Adan
Adan copied to clipboard
processing data for BERT experiment
The following steps are modified from Fairseq-Roberta. For completeness, we list some key steps here.
I would like to ask why you modified the dataset settings? In the original fairseq, it seems we can just download the raw data.
https://github.com/sail-sg/Adan/tree/main/NLP/BERT#ii-generate-raw-data Can you share the code for generating raw code?
@kenoharada Thanks for your interest. In fact, Fairseq-Roberta just the WikiText-103 dataset for showing the steps. For other data, we should do some processes to match the requirement of GPT-2 BPE. If your data already satisfy the pattern I described in: https://github.com/sail-sg/Adan/tree/main/NLP/BERT#ii-generate-raw-data You can skip that step.
For generating raw data code, I may reply to you in fewer days since I just cp the data from the other project. I need to ask the author of that project to share the code. BZW, I could also provide you the data directly if you needed it.
@XingyuXie Hi, thank you for the reply!
For other data, we should do some processes to match the requirement of GPT-2 BPE.
Thank you, I understand the necessity of the modification.

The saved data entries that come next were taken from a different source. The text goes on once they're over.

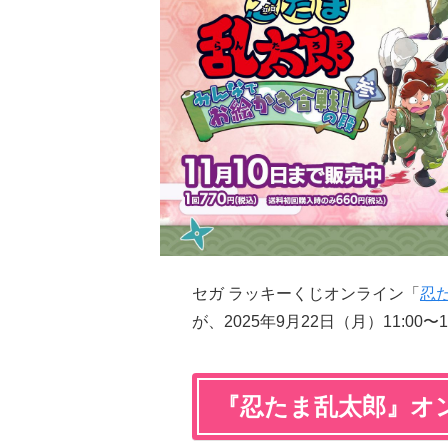
セガ ラッキーくじオンライン「
忍
が、2025年9月22日（月）11:00
『忍たま乱太郎』オ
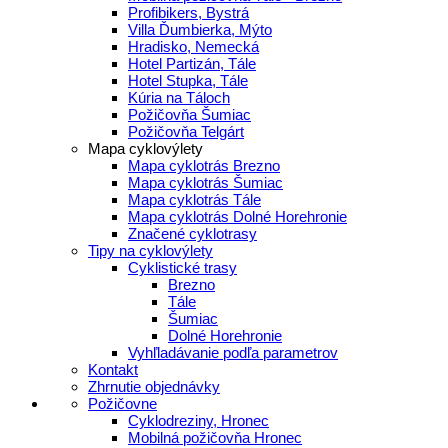
Profibikers, Bystrá
Villa Ďumbierka, Mýto
Hradisko, Nemecká
Hotel Partizán, Tále
Hotel Stupka, Tále
Kúria na Táloch
Požičovňa Šumiac
Požičovňa Telgárt
Mapa cyklovýlety
Mapa cyklotrás Brezno
Mapa cyklotrás Šumiac
Mapa cyklotrás Tále
Mapa cyklotrás Dolné Horehronie
Značené cyklotrasy
Tipy na cyklovýlety
Cyklistické trasy
Brezno
Tále
Šumiac
Dolné Horehronie
Vyhľladávanie podľa parametrov
Kontakt
Zhrnutie objednávky
Požičovne
Cyklodreziny, Hronec
Mobilná požičovňa Hronec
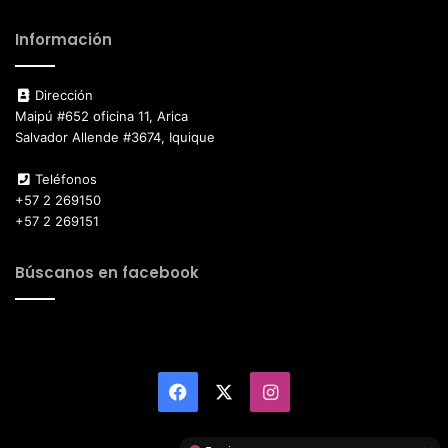
Información
Dirección
Maipú #652 oficina 11, Arica
Salvador Allende #3674, Iquique
Teléfonos
+57 2 269150
+57 2 269151
Búscanos en facebook
Facebook
X
Instagram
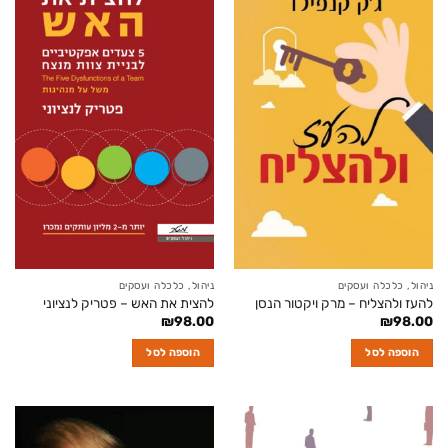
ניהול, כלכלה ועסקים
ניהול, כלכלה ועסקים
להעז ולהצליח – מרק ויקטור הנסן
להצית את האש – פטריק לנציוני
₪
98.00
₪
98.00
הוספה לסל
הוספה לסל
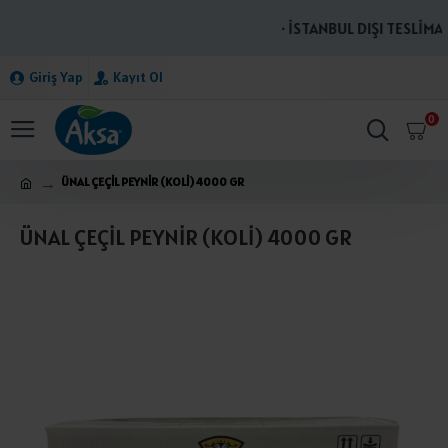
· İSTANBUL DIŞI TESLİMAT
Giriş Yap
Kayıt Ol
0
ÜNAL ÇEÇİL PEYNİR (KOLİ) 4000 GR
ÜNAL ÇEÇİL PEYNİR (KOLİ) 4000 GR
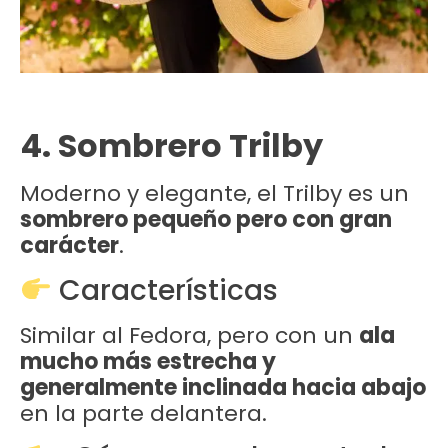
4. Sombrero Trilby
Moderno y elegante, el Trilby es un
sombrero pequeño pero con gran
carácter
.
Características
Similar al Fedora, pero con un
ala
mucho más estrecha y
generalmente inclinada hacia abajo
en la parte delantera.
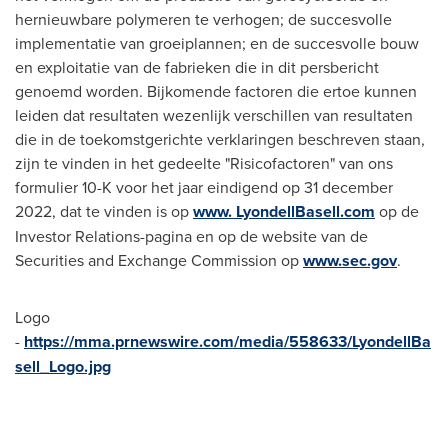
hernieuwbare polymeren te verhogen; de succesvolle
implementatie van groeiplannen; en de succesvolle bouw
en exploitatie van de fabrieken die in dit persbericht
genoemd worden. Bijkomende factoren die ertoe kunnen
leiden dat resultaten wezenlijk verschillen van resultaten
die in de toekomstgerichte verklaringen beschreven staan,
zijn te vinden in het gedeelte "Risicofactoren" van ons
formulier 10-K voor het jaar eindigend op
31 december
2022
, dat te vinden is op
www. LyondellBasell.com
op de
Investor Relations-pagina en op de website van de
Securities and Exchange Commission op
www.sec.gov
.
Logo
-
https://mma.prnewswire.com/media/558633/LyondellBa
sell_Logo.jpg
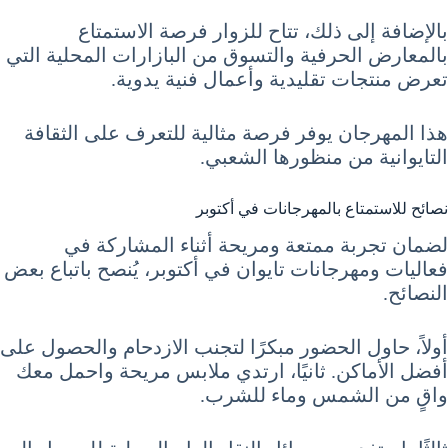
بالإضافة إلى ذلك، تتاح للزوار فرصة الاستمتاع
بالمعارض الحرفية والتسوق من البازارات المحلية التي
تعرض منتجات تقليدية وأعمال فنية يدوية.
هذا المهرجان يوفر فرصة مثالية للتعرف على الثقافة
التايوانية من منظورها الشعبي.
نصائح للاستمتاع بالمهرجانات في أكتوبر
لضمان تجربة ممتعة ومريحة أثناء المشاركة في
فعاليات ومهرجانات تايوان في أكتوبر، يُنصح باتباع بعض
النصائح.
أولاً، حاول الحضور مبكرًا لتجنب الازدحام والحصول على
أفضل الأماكن. ثانيًا، ارتدي ملابس مريحة واحمل معك
واقٍ من الشمس وماء للشرب.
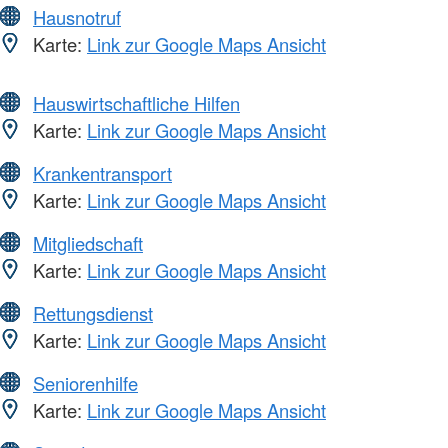
Hausnotruf
Karte:
Link zur Google Maps Ansicht
Hauswirtschaftliche Hilfen
Karte:
Link zur Google Maps Ansicht
Krankentransport
Karte:
Link zur Google Maps Ansicht
Mitgliedschaft
Karte:
Link zur Google Maps Ansicht
Rettungsdienst
Karte:
Link zur Google Maps Ansicht
Seniorenhilfe
Karte:
Link zur Google Maps Ansicht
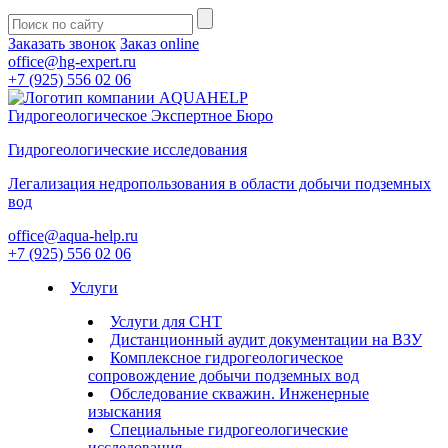
Заказать звонок
Заказ online
office@hg-expert.ru
+7 (925) 556 02 06
Гидрогеологическое Экспертное Бюро
Гидрогеологические исследования
Легализация недропользования в области добычи подземных
вод
office@aqua-help.ru
+7 (925) 556 02 06
Услуги
Услуги для СНТ
Дистанционный аудит документации на ВЗУ
Комплексное гидрогеологическое
сопровождение добычи подземных вод
Обследование скважин. Инженерные
изыскания
Специальные гидрогеологические
исследования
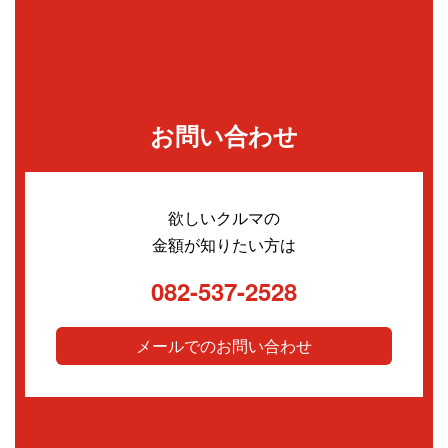
お問い合わせ
欲しいクルマの
金額が知りたい方は
082-537-2528
メールでのお問い合わせ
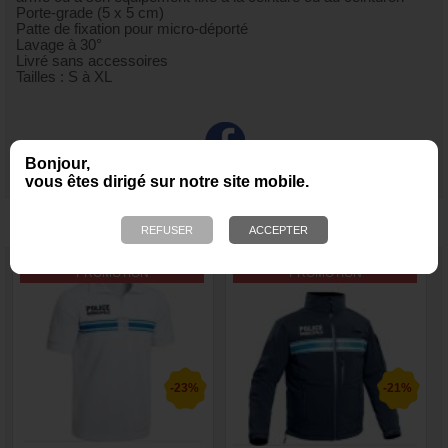
Porte-grade (5 x 5 cm)
Patte de fixation pour micro-déporté
Lavage à 30°
Livré sans accessoires
Tailles : S à XL
Bonjour,
vous êtes dirigé sur notre site mobile.
NOUS VOUS RECOMMANDONS ÉGALEMENT
PROMOTION
PROMOTION
-23%
-21%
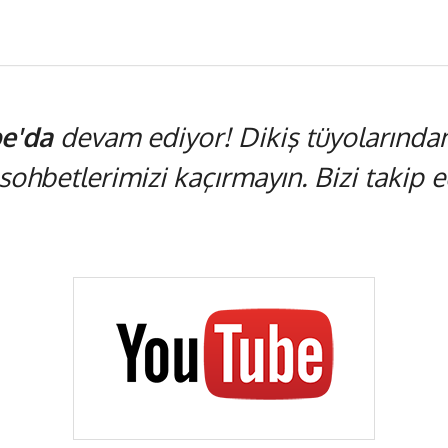
e'da
devam ediyor! Dikiş tüyolarından,
 sohbetlerimizi kaçırmayın. Bizi takip ed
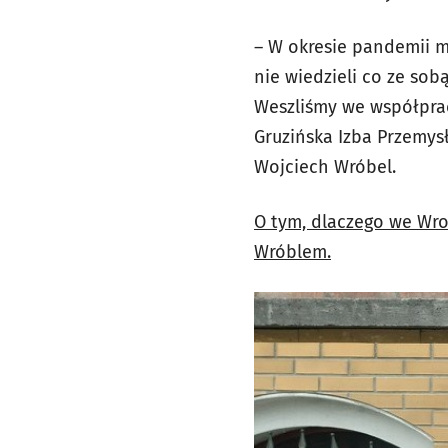
– W okresie pandemii m
nie wiedzieli co ze sob
Weszliśmy we współprac
Gruzińska Izba Przemys
Wojciech Wróbel.
O tym, dlaczego we Wro
Wróblem.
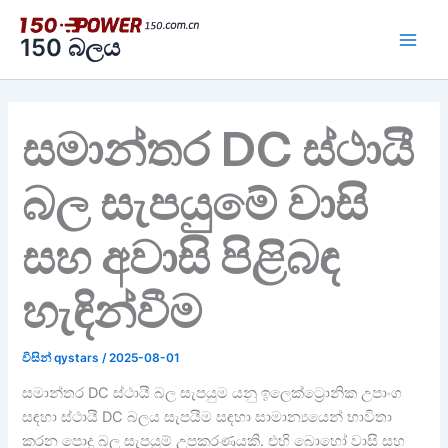
අන්තර්ගතය
වෙත
150 බලය
යන්න
සමාන්තර DC ස්ථායී
බල සැපයුමේ වාසි
සහ අවාසි පිළිබඳ
හැඳින්වීම
විසින්
qystars
/
2025-08-01
සමාන්තර DC ස්ථායී බල සැපයුම යනු ඉලෙක්ට්‍රොනික උපාංග
සඳහා ස්ථායී DC බලය සැපයීම සඳහා සාමාන්‍යයෙන් භාවිතා
කරන පොදු බල සැපයුම් උපකරණයකි. එහි බොහෝ වාසි සහ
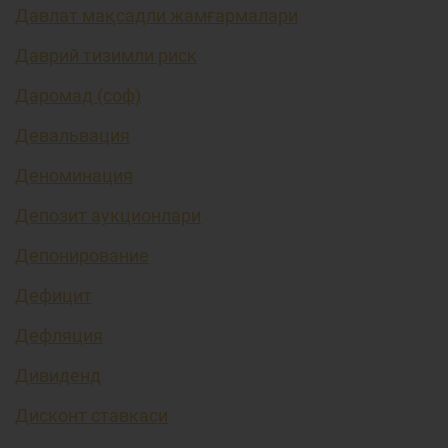
Давлат мақсадли жамғармалари
Даврий тизимли риск
Даромад (соф)
Девальвация
Деноминация
Депозит аукционлари
Депонирование
Дефицит
Дефляция
Дивиденд
Дисконт ставкаси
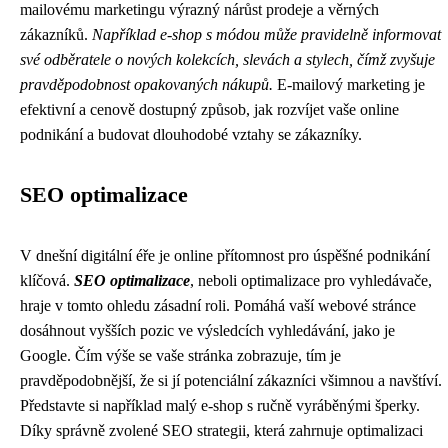
mailovému marketingu výrazný nárůst prodeje a věrných
zákazníků.
Například e-shop s módou může pravidelně informovat
své odběratele o nových kolekcích, slevách a stylech, čímž zvyšuje
pravděpodobnost opakovaných nákupů.
E-mailový marketing je
efektivní a cenově dostupný způsob, jak rozvíjet vaše online
podnikání a budovat dlouhodobé vztahy se zákazníky.
SEO optimalizace
V dnešní digitální éře je online přítomnost pro úspěšné podnikání
klíčová.
SEO optimalizace
, neboli optimalizace pro vyhledávače,
hraje v tomto ohledu zásadní roli. Pomáhá vaší webové stránce
dosáhnout vyšších pozic ve výsledcích vyhledávání, jako je
Google. Čím výše se vaše stránka zobrazuje, tím je
pravděpodobnější, že si jí potenciální zákazníci všimnou a navštíví.
Představte si například malý e-shop s ručně vyráběnými šperky.
Díky správně zvolené SEO strategii, která zahrnuje optimalizaci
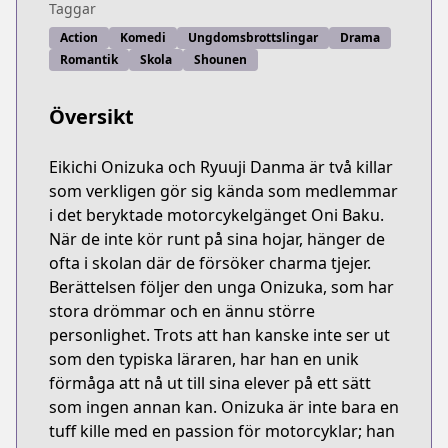
Taggar
Action
Komedi
Ungdomsbrottslingar
Drama
Romantik
Skola
Shounen
Översikt
Eikichi Onizuka och Ryuuji Danma är två killar
som verkligen gör sig kända som medlemmar
i det beryktade motorcykelgänget Oni Baku.
När de inte kör runt på sina hojar, hänger de
ofta i skolan där de försöker charma tjejer.
Berättelsen följer den unga Onizuka, som har
stora drömmar och en ännu större
personlighet. Trots att han kanske inte ser ut
som den typiska läraren, har han en unik
förmåga att nå ut till sina elever på ett sätt
som ingen annan kan. Onizuka är inte bara en
tuff kille med en passion för motorcyklar; han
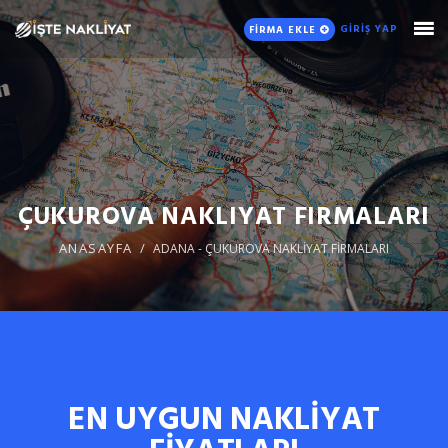
GİRİŞ YAP
FİRMA EKLE
ÇUKUROVA NAKLIYAT FIRMALARI
ANASAYFA
ADANA - ÇUKUROVA NAKLİYAT FİRMALARI
EN UYGUN NAKLİYAT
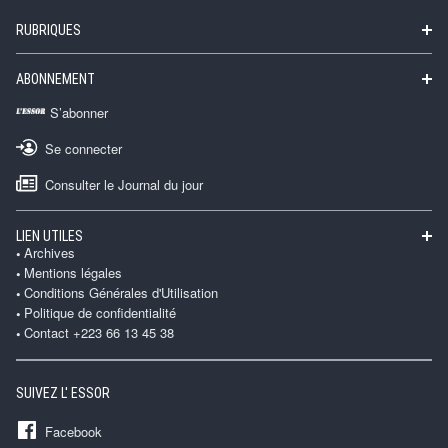
RUBRIQUES
ABONNEMENT
S’abonner
Se connecter
Consulter le Journal du jour
LIEN UTILES
Archives
Mentions légales
Conditions Générales d'Utilisation
Politique de confidentialité
Contact +223 66 13 45 38
SUIVEZ L' ESSOR
Facebook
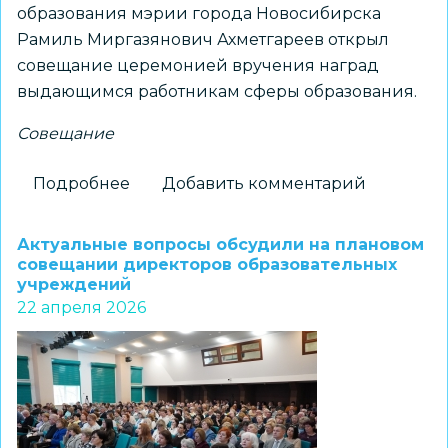
образования мэрии города Новосибирска
Рамиль Миргазянович Ахметгареев открыл
совещание церемонией вручения наград
выдающимся работникам сферы образования.
Совещание
Подробнее
о
Добавить комментарий
Ряд
актуальных
Актуальные вопросы обсудили на плановом
вопросов
совещании директоров образовательных
учреждений
обсудили
22 апреля 2026
на
совещании
директоров
дошкольных
образовательных
учреждений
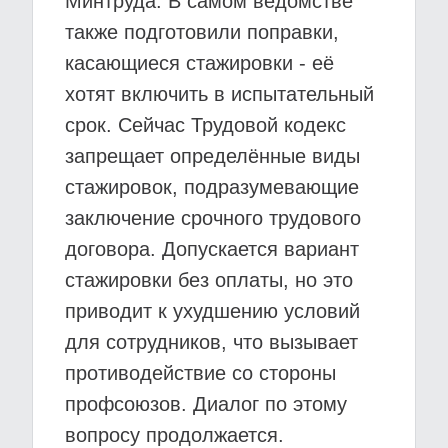
Минтруда. В самом ведомстве
также подготовили поправки,
касающиеся стажировки - её
хотят включить в испытательный
срок. Сейчас Трудовой кодекс
запрещает определённые виды
стажировок, подразумевающие
заключение срочного трудового
договора. Допускается вариант
стажировки без оплаты, но это
приводит к ухудшению условий
для сотрудников, что вызывает
противодействие со стороны
профсоюзов. Диалог по этому
вопросу продолжается.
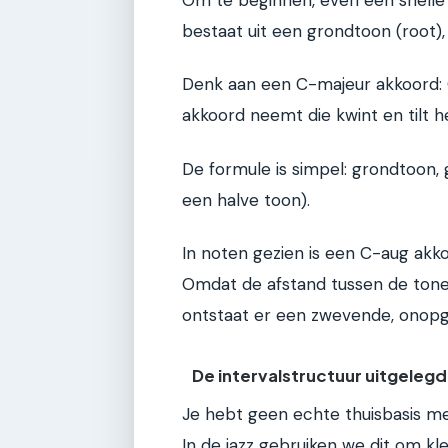
bestaat uit een grondtoon (root),
Denk aan een C-majeur akkoord: C
akkoord neemt die kwint en tilt 
De formule is simpel: grondtoon, 
een halve toon).
In noten gezien is een C-aug akk
Omdat de afstand tussen de tonen n
ontstaat er een zwevende, onopg
De intervalstructuur uitgelegd
Je hebt geen echte thuisbasis m
In de jazz gebruiken we dit om k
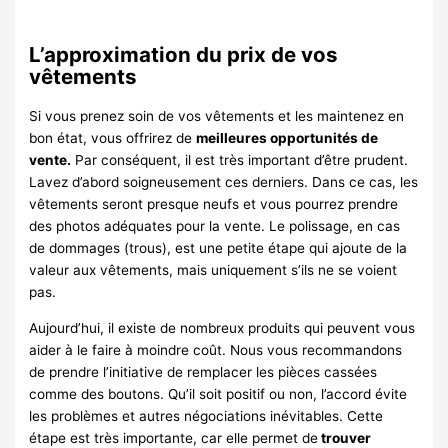
L’approximation du prix de vos
vêtements
Si vous prenez soin de vos vêtements et les maintenez en
bon état, vous offrirez de
meilleures opportunités de
vente.
Par conséquent, il est très important d’être prudent.
Lavez d’abord soigneusement ces derniers. Dans ce cas, les
vêtements seront presque neufs et vous pourrez prendre
des photos adéquates pour la vente. Le polissage, en cas
de dommages (trous), est une petite étape qui ajoute de la
valeur aux vêtements, mais uniquement s’ils ne se voient
pas.
Aujourd’hui, il existe de nombreux produits qui peuvent vous
aider à le faire à moindre coût. Nous vous recommandons
de prendre l’initiative de remplacer les pièces cassées
comme des boutons. Qu’il soit positif ou non, l’accord évite
les problèmes et autres négociations inévitables. Cette
étape est très importante, car elle permet de
trouver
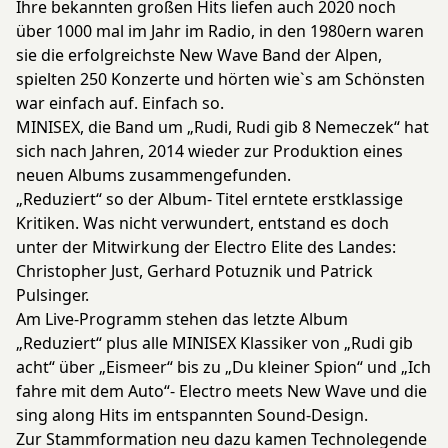
Ihre bekannten großen Hits liefen auch 2020 noch
über 1000 mal im Jahr im Radio, in den 1980ern waren
sie die erfolgreichste New Wave Band der Alpen,
spielten 250 Konzerte und hörten wie`s am Schönsten
war einfach auf. Einfach so.
MINISEX, die Band um „Rudi, Rudi gib 8 Nemeczek“ hat
sich nach Jahren, 2014 wieder zur Produktion eines
neuen Albums zusammengefunden.
„Reduziert“ so der Album- Titel erntete erstklassige
Kritiken. Was nicht verwundert, entstand es doch
unter der Mitwirkung der Electro Elite des Landes:
Christopher Just, Gerhard Potuznik und Patrick
Pulsinger.
Am Live-Programm stehen das letzte Album
„Reduziert“ plus alle MINISEX Klassiker von „Rudi gib
acht“ über „Eismeer“ bis zu „Du kleiner Spion“ und „Ich
fahre mit dem Auto“- Electro meets New Wave und die
sing along Hits im entspannten Sound-Design.
Zur Stammformation neu dazu kamen Technolegende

For generating raw data code, I may reply to you in fewer days since I just cp the data from the other project. I need to ask the author of that project to share the code
If it is possible, I would like to ask you to share the code.
BZW, I could also provide you the data directly if you needed it.
Thank you very much!! I really appreciate if you share the processed raw data to run the experiment.
@kenoharada Here is the code for the data download and process. download_data.py.zip
For data sharing, I need to make a simple application, and after approval, I will put the link here.
@XingyuXie Thank you very much!! I will try it!